Gérard Bayo, Et si mal regardée
Urgence (III)
En arc
de cercle au-dessus de nos tètes, le coucou
sous le ciel bleu.
Derrière la crête
le village
désert, éparpillé jusqu'au ciel. De tous
les visages essuyant les larmes.
L'éternité n'est pas
de demain, est silence de la naissance
recommencée.
(Marișel, Roumanie)
Force est de sourire face à l'heureuse coïncidence qui a fait paraître le dernier recueil de Gérard Bayo aux éditions L'herbe qui tremble car c'est précisément dans le tremblant interstice entre deux brins d'herbe que l'écriture du poète semble prendre chair – dans ce minuscule intervalle entre deux brins d'herbe, mais aussi dans le vide vertigineux qui sépare la vie et la mort, la présence et l'absence, la lumière et l'obscurité, le bruissement de la parole et le poids du silence.
“La mort s'autodétruit pour naître encore” (p. 25) écrit le poète, et ce que questionne le recueil est le mode opératoire de cette renaissance : la mort étant actée, où trouver la vie ? “La permission/de vivre, nous l'avons” (p. 29), il faut désormais en chercher le moyen. Et c'est au poète que revient la tâche de “réparer le monde” (p. 39) pour en faire un lieu vivable.

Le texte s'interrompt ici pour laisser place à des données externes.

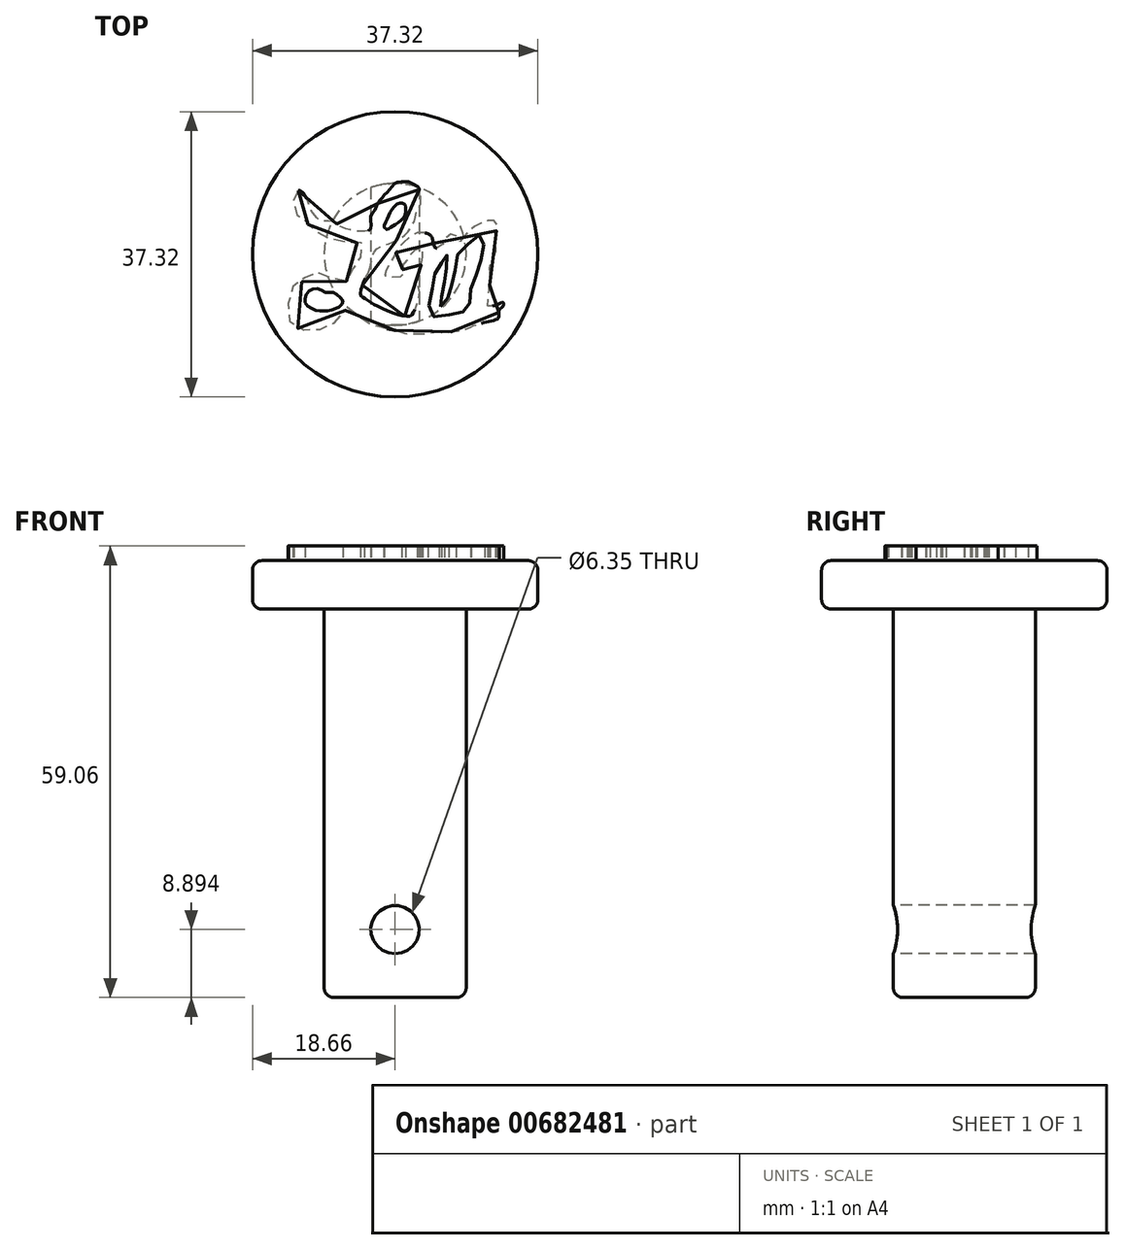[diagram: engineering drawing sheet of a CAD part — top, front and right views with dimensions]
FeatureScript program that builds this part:
annotation { "Feature Type Name" : "Feature", "Feature Type Description" : "" }
export const myFeature = defineFeature(function(context is Context, id is Id, definition is map)
    precondition{}
    {
        {
            var Q0;
            Q0=qCreatedBy(makeId("Top.planeOp"),FACE);
            var sketch = newSketch(context, id + "F0", { "sketchPlane" : qUnion([Q0])});
            skCircle(sketch, "E0", {"center": v(0, 0) * mm, "radius": 18.66 * mm});
            skSolve(sketch);
        }
        {
            var Q0;
            Q0=makeQuery(id+"F0.imprint","IMPRINT",FACE,{"disambiguationData":[TD([[makeQuery(id+"F0.imprint","IMPRINT",EDGE,{"derivedFrom":sQuery(id+"F0.wireOp",EDGE,"E0")}),1.0]])]});
            extrude(context, id + "F1", {"entities" : qUnion([Q0]), "depth" : 6.35 * mm, "offsetDistance" : 25.4 * mm});
        }
        {
            var Q0;
            Q0=makeQuery(id+"F1.opExtrude","CAP_FACE",FACE,{"disambiguationData":[OSD([sQuery(id+"F0.wireOp",EDGE,"E0")])],"isStart":true});
            var sketch = newSketch(context, id + "F2", { "sketchPlane" : qUnion([Q0])});
            skCircle(sketch, "E1", {"center": v(0, 0) * mm, "radius": 9.28 * mm});
            skSolve(sketch);
        }
        {
            var Q0;
            Q0=makeQuery(id+"F2.imprint","IMPRINT",FACE,{"disambiguationData":[TD([[makeQuery(id+"F2.imprint","IMPRINT",EDGE,{"derivedFrom":sQuery(id+"F2.wireOp",EDGE,"E1")}),1.0]])]});
            extrude(context, id + "F3", {"entities" : qUnion([Q0]), "operationType" : NewBodyOperationType.ADD, "depth" : 50.8 * mm, "offsetDistance" : 25.4 * mm});
        }
        {
            var Q0;
            Q0=qCreatedBy(makeId("Front.planeOp"),FACE);
            cPlane(context, id + "F4", {"entities" : qUnion([Q0]), "cplaneType" : CPlaneType.OFFSET, "offset" : 19.05 * mm, "width" : 152.4 * mm, "height" : 152.4 * mm});
        }
        {
            var Q0;
            Q0=qCreatedBy(id+"F4.planeOp",FACE);
            var sketch = newSketch(context, id + "F5", { "sketchPlane" : qUnion([Q0])});
            skCircle(sketch, "E2", {"center": v(0, -41.9) * mm, "radius": 3.72 * mm});
            skSolve(sketch);
        }
        {
            var Q0;
            Q0=sQuery(id+"F5.wireOp",VERTEX,"E2.center");
            var Q1;
            Q1=makeQuery(id+"F1.opExtrude","SWEPT_BODY",BODY,{"disambiguationData":[OSD([sQuery(id+"F0.wireOp",EDGE,"E0")])]});
            hole(context, id + "F6", {"style" : HoleStyle.SIMPLE, "endStyle" : HoleEndStyle.THROUGH, "holeDiameter" : 6.35 * mm, "majorDiameter" : 6.35 * mm, "isTappedThrough" : true, "tappedDepth" : 12.7 * mm, "tapClearance" : 3, "locations" : qUnion([Q0]), "scope" : qUnion([Q1])});
        }
        {
            var Q0;
            Q0=makeQuery(id+"F1.opExtrude","CAP_FACE",FACE,{"disambiguationData":[OSD([sQuery(id+"F0.wireOp",EDGE,"E0")])],"isStart":false});
            var sketch = newSketch(context, id + "F7", { "sketchPlane" : qUnion([Q0])});
            skFitSpline(sketch, "E3", {"points": [v(-12.67, 8.37) * mm, v(-13.23, 8.26) * mm, v(-13.23, 7.76) * mm, v(-13.28, 6.99) * mm, v(-13.34, 6.33) * mm, v(-13.11, 5.61) * mm, v(-12.73, 5.17) * mm, v(-12.4, 5.28) * mm, v(-12.12, 4.95) * mm, v(-11.74, 4.4) * mm, v(-11.46, 3.96) * mm, v(-10.96, 3.62) * mm, v(-10.52, 3.13) * mm, v(-9.86, 2.63) * mm, v(-9.36, 2.36) * mm, v(-8.54, 2.08) * mm, v(-7.6, 1.75) * mm, v(-6.6, 1.64) * mm, v(-5.5, 1.47) * mm, v(-4.84, 1.53) * mm, v(-4.34, 1.53) * mm, v(-4.01, 1.2) * mm, v(-4.34, 0) * mm, v(-4.78, -0.79) * mm, v(-5, -1.18) * mm, v(-5.34, -1.62) * mm, v(-5.61, -2.22) * mm, v(-5.89, -2.89) * mm, v(-6.27, -3.44) * mm, v(-6.6, -3.66) * mm, v(-7.38, -3.44) * mm, v(-8.2, -3.16) * mm, v(-9.09, -2.78) * mm, v(-9.75, -2.5) * mm, v(-10.36, -2.39) * mm, v(-11.02, -2.5) * mm, v(-11.74, -2.89) * mm, v(-12.07, -3.5) * mm, v(-12.62, -3.82) * mm, v(-13.28, -4.15) * mm, v(-13.72, -4.76) * mm, v(-14, -5.97) * mm, v(-13.94, -7.24) * mm, v(-13.94, -8.13) * mm, v(-13.72, -8.95) * mm, v(-13.06, -9.56) * mm, v(-12.07, -9.84) * mm, v(-11.07, -9.95) * mm, v(-10.3, -9.9) * mm, v(-9.36, -9.73) * mm, v(-8.65, -9.62) * mm, v(-7.98, -9) * mm, v(-7.27, -8.51) * mm, v(-6.77, -7.74) * mm, v(-6.27, -7.19) * mm, v(-5.78, -7.46) * mm, v(-5.23, -7.85) * mm, v(-4.45, -8.13) * mm, v(-3.8, -8.84) * mm, v(-2.85, -9.23) * mm, v(-2.03, -9.28) * mm, v(-1.42, -9.62) * mm, v(0, -9.95) * mm, v(1.28, -10.33) * mm, v(2.17, -10.39) * mm, v(2.94, -10.39) * mm, v(4.04, -10.39) * mm, v(4.7, -10.28) * mm, v(5.7, -10.17) * mm, v(6.41, -10.22) * mm, v(7.3, -10.11) * mm, v(7.96, -10) * mm, v(9, -9.9) * mm, v(10, -9.45) * mm, v(10.94, -9.12) * mm, v(12.04, -8.84) * mm, v(12.98, -8.62) * mm, v(13.53, -8.3) * mm, v(13.59, -7.8) * mm, v(13.64, -7.24) * mm, v(14.14, -6.75) * mm, v(14.08, -6.3) * mm, v(13.47, -6.53) * mm, v(12.87, -6.75) * mm, v(12.15, -6.91) * mm, v(12.1, -6.75) * mm, v(12.2, -5.86) * mm, v(12.2, -5.1) * mm, v(12.37, -4.1) * mm, v(12.37, -3.38) * mm, v(12.43, -2.44) * mm, v(12.26, -2) * mm, v(12.54, -1.34) * mm, v(12.81, -0.46) * mm, v(13.25, 0.7) * mm, v(13.14, 1.53) * mm, v(13.2, 2.74) * mm, v(13.3, 3.9) * mm, v(13.25, 4.34) * mm, v(12.76, 4.4) * mm, v(12.26, 4.4) * mm, v(11.49, 4.18) * mm, v(10.88, 3.84) * mm, v(10.33, 3.62) * mm, v(9.72, 3.18) * mm, v(9.23, 2.52) * mm, v(8.79, 2.08) * mm, v(8.51, 1.7) * mm, v(8.18, 1.91) * mm, v(8.01, 2.52) * mm, v(7.35, 2.63) * mm, v(6.97, 2.36) * mm, v(6.47, 1.86) * mm, v(6.25, 1.3) * mm, v(5.75, 0.98) * mm, v(5.31, 0.81) * mm, v(4.98, 1.47) * mm, v(4.76, 2.3) * mm, v(4.37, 2.63) * mm, v(3.93, 2.8) * mm, v(3.05, 2.85) * mm, v(2.39, 2.58) * mm, v(1.61, 2.02) * mm, v(0.95, 1.36) * mm, v(0.4, 0.81) * mm, v(0, 0) * mm, v(-0.54, -0.9) * mm, v(-0.92, -1.73) * mm, v(-1.3, -2.22) * mm, v(-1.42, -2.6) * mm, v(-0.81, -3.05) * mm, v(0, -2.89) * mm, v(1, -2.83) * mm, v(1.34, -2.39) * mm, v(0.9, -1.84) * mm, v(1.17, -1.29) * mm, v(1.56, -0.79) * mm, v(1.95, 0) * mm, v(2.28, 0) * mm, v(2.72, 0.7) * mm, v(3.38, 0.98) * mm, v(3.6, 0) * mm, v(3.5, -0.57) * mm, v(3.38, -1.5) * mm, v(3.1, -2.6) * mm, v(2.94, -4.15) * mm, v(3.16, -5.1) * mm, v(2.88, -6.3) * mm, v(2.66, -7.02) * mm, v(2.28, -7.74) * mm, v(1.95, -8.07) * mm, v(0.79, -8.02) * mm, v(-0.54, -7.57) * mm, v(-1.64, -7.13) * mm, v(-2.36, -6.75) * mm, v(-3.24, -6.25) * mm, v(-3.96, -5.75) * mm, v(-4.45, -5.48) * mm, v(-4.5, -4.87) * mm, v(-4.07, -3.5) * mm, v(-3.74, -2.83) * mm, v(-3.35, -2) * mm, v(-3.07, -0.73) * mm, v(-2.58, 0.53) * mm, v(-1.97, 0.98) * mm, v(-1.09, 1.3) * mm, v(0, 1.75) * mm, v(0.84, 2.19) * mm, v(1.67, 2.96) * mm, v(2.17, 3.73) * mm, v(2.5, 4.29) * mm, v(2.83, 5.55) * mm, v(3.27, 6.38) * mm, v(3.32, 7.65) * mm, v(3.1, 8.64) * mm, v(2.44, 9.14) * mm, v(1.72, 9.47) * mm, v(0.84, 9.47) * mm, v(0, 9.3) * mm, v(-0.6, 8.59) * mm, v(-1.25, 7.93) * mm, v(-1.8, 7.26) * mm, v(-2.2, 6.82) * mm, v(-2.63, 5.83) * mm, v(-3.19, 4.95) * mm, v(-3.13, 3.68) * mm, v(-3.4, 3.13) * mm, v(-4.9, 3.02) * mm, v(-6.05, 3.24) * mm, v(-7.32, 3.73) * mm, v(-7.82, 4.12) * mm, v(-9.09, 4.34) * mm, v(-9.97, 4.5) * mm, v(-10.58, 5.17) * mm, v(-10.96, 5.78) * mm, v(-11.35, 6.77) * mm, v(-11.85, 7.76) * mm, v(-12.23, 8.2) * mm, v(-12.67, 8.37) * mm]});
            skFitSpline(sketch, "E4", {"points": [v(-9.12, -4.97) * mm, v(-9.86, -4.58) * mm, v(-10.49, -4.5) * mm, v(-11.23, -4.78) * mm, v(-11.7, -5.4) * mm, v(-11.78, -5.99) * mm, v(-11.66, -6.57) * mm, v(-10.92, -7.08) * mm, v(-10.3, -7.35) * mm, v(-9.67, -7.4) * mm, v(-9.12, -7.43) * mm, v(-8.46, -7.31) * mm, v(-7.87, -7.12) * mm, v(-7.33, -6.92) * mm, v(-6.94, -6.45) * mm, v(-6.86, -5.99) * mm, v(-7.37, -5.52) * mm, v(-7.95, -5.05) * mm, v(-8.58, -5.01) * mm, v(-9.12, -4.97) * mm]});
            skFitSpline(sketch, "E5", {"points": [v(5.92, -6.86) * mm, v(6.3, -6.48) * mm, v(6.72, -6.06) * mm, v(6.92, -5.61) * mm, v(7.17, -4.97) * mm, v(7.3, -4.22) * mm, v(7.58, -3.6) * mm, v(7.69, -2.83) * mm, v(7.93, -1.79) * mm, v(7.97, -1.06) * mm, v(8.2, 0) * mm, v(9, 0.47) * mm, v(9.29, 1.06) * mm, v(10.16, 1.9) * mm, v(10.6, 2.31) * mm, v(11.13, 2.56) * mm, v(11.68, 2.35) * mm, v(11.62, 1.72) * mm, v(11.55, 0.33) * mm, v(11.37, -0.5) * mm, v(10.99, -1.34) * mm, v(10.68, -2.44) * mm, v(10.5, -3) * mm, v(10.23, -3.94) * mm, v(9.91, -4.53) * mm, v(9.91, -5.33) * mm, v(9.84, -6.06) * mm, v(9.67, -6.76) * mm, v(9.6, -7.14) * mm, v(9.08, -7.42) * mm, v(8.49, -7.7) * mm, v(7.97, -7.77) * mm, v(7, -7.94) * mm, v(6.09, -8.15) * mm, v(5.15, -8.18) * mm, v(4.46, -7.94) * mm, v(4.32, -7.42) * mm, v(4.53, -6) * mm, v(4.73, -4.97) * mm, v(4.9, -3.94) * mm, v(5.01, -3.07) * mm, v(5.26, -2.44) * mm, v(5.64, -1.72) * mm, v(6.05, -1.34) * mm, v(6.09, -0.71) * mm, v(6.33, -0.33) * mm, v(6.65, 0) * mm, v(6.96, -0.47) * mm, v(7.03, -1.02) * mm, v(6.72, -1.79) * mm, v(6.47, -2.44) * mm, v(6.47, -3.21) * mm, v(6.4, -4.01) * mm, v(6.2, -4.97) * mm, v(6.05, -5.68) * mm, v(5.88, -6.24) * mm, v(5.74, -6.65) * mm, v(5.92, -6.86) * mm]});
            skFitSpline(sketch, "E6", {"points": [v(-0.13, 6.2) * mm, v(-0.45, 5.84) * mm, v(-0.71, 5.41) * mm, v(-0.97, 4.78) * mm, v(-1.17, 4.32) * mm, v(-1.37, 3.84) * mm, v(-1.46, 3.6) * mm, v(-1.28, 3.38) * mm, v(-1.03, 3.2) * mm, v(-0.82, 3.37) * mm, v(-0.57, 3.52) * mm, v(-0.28, 3.67) * mm, v(0, 3.9) * mm, v(0.49, 4.18) * mm, v(0.9, 4.56) * mm, v(1.2, 4.98) * mm, v(1.34, 5.41) * mm, v(1.4, 5.98) * mm, v(1.29, 6.52) * mm, v(1, 6.65) * mm, v(0.68, 6.7) * mm, v(0.3, 6.6) * mm, v(-0.13, 6.2) * mm]});
            skSolve(sketch);
        }
        {
            var Q0;
            Q0=makeQuery(id+"F7.imprint","IMPRINT",FACE,{"disambiguationData":[TD([[makeQuery(id+"F7.imprint","IMPRINT",EDGE,{"derivedFrom":sQuery(id+"F7.wireOp",EDGE,"E3")}),1.0]])]});
            extrude(context, id + "F8", {"entities" : qUnion([Q0]), "operationType" : NewBodyOperationType.ADD, "depth" : 1.9 * mm, "offsetDistance" : 25.4 * mm});
        }
        {
            var Q0;
            Q0=makeQuery(id+"F1.opExtrude","CAP_EDGE",EDGE,{"disambiguationData":[OSD([sQuery(id+"F0.wireOp",EDGE,"E0")])],"isStart":false});
            var Q1;
            Q1=makeQuery(id+"F1.opExtrude","CAP_EDGE",EDGE,{"disambiguationData":[OSD([sQuery(id+"F0.wireOp",EDGE,"E0")])],"isStart":true});
            var Q2;
            Q2=makeQuery(id+"F3.opExtrude","CAP_EDGE",EDGE,{"disambiguationData":[OSD([sQuery(id+"F2.wireOp",EDGE,"E1")])],"isStart":false});
            var Q3;
            Q3=makeQuery(id+"F6.hole-0.boolean.opBoolean","INTERSECT",EDGE,{"disambiguationData":[OD(0.0)],"derivedFrom":[makeQuery(id+"F3.opExtrude","SWEPT_FACE",FACE,{"disambiguationData":[OSD([sQuery(id+"F2.wireOp",EDGE,"E1")])]}),makeQuery(id+"F6.hole-0.opRevolve","SWEPT_FACE",FACE,{"disambiguationData":[OSD([sQuery(id+"F6.hole-0.sketch.wireOp",EDGE,"core_line_2")])]})]});
            var Q4;
            Q4=makeQuery(id+"F6.hole-0.boolean.opBoolean","INTERSECT",EDGE,{"disambiguationData":[OD(1.0)],"derivedFrom":[makeQuery(id+"F3.opExtrude","SWEPT_FACE",FACE,{"disambiguationData":[OSD([sQuery(id+"F2.wireOp",EDGE,"E1")])]}),makeQuery(id+"F6.hole-0.opRevolve","SWEPT_FACE",FACE,{"disambiguationData":[OSD([sQuery(id+"F6.hole-0.sketch.wireOp",EDGE,"core_line_2")])]})]});
            fillet(context, id + "F9", {"entities" : qUnion([Q0, Q1, Q2, Q3, Q4]), "radius" : 1.27 * mm, "tangentPropagation" : true, "allowEdgeOverflow" : false});
        }
    });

“Tu habiteras le silence” (p. 68) propose le poète, mais cet espace d'où le verbe est absent – et qui va jusqu'à s'incarner dans la matière du poème par la typographie lacunaire (p. 79) – n'est en réalité pas si vide que cela. Curieusement, “on dirait que les mots/du poème sont depuis toujours écrits” (p. 92) : même le silence se dit par le verbe. La poésie est par essence verbe.
Gérard Bayo, Et si mal regardée,
L'herbe Qui Tremble, 2018, 156
pages, 14€.
Chez Gérard Bayo, ce verbe est habité de deux manières : par le Verbe lui-même (c'est-à-dire par le principe religieux de la parole divine) et, surtout, par le lexique inconscient qui est à l'oeuvre chez chacun d'entre nous, c'est-à-dire par ce “dictionnaire/oublié par coeur” (p. 33), dictionnaire à la fois de noms communs (la langue de Bayo est assez simple et délimitée dans son étendue lexicale) et de noms propres, comme en témoigne à la fin du recueil la liste des lieux et personnes qui parcourent les poèmes et sur lesquels le poète s'appuie pour (re)construire le monde.
Au lecteur de juger si ce monde tient debout.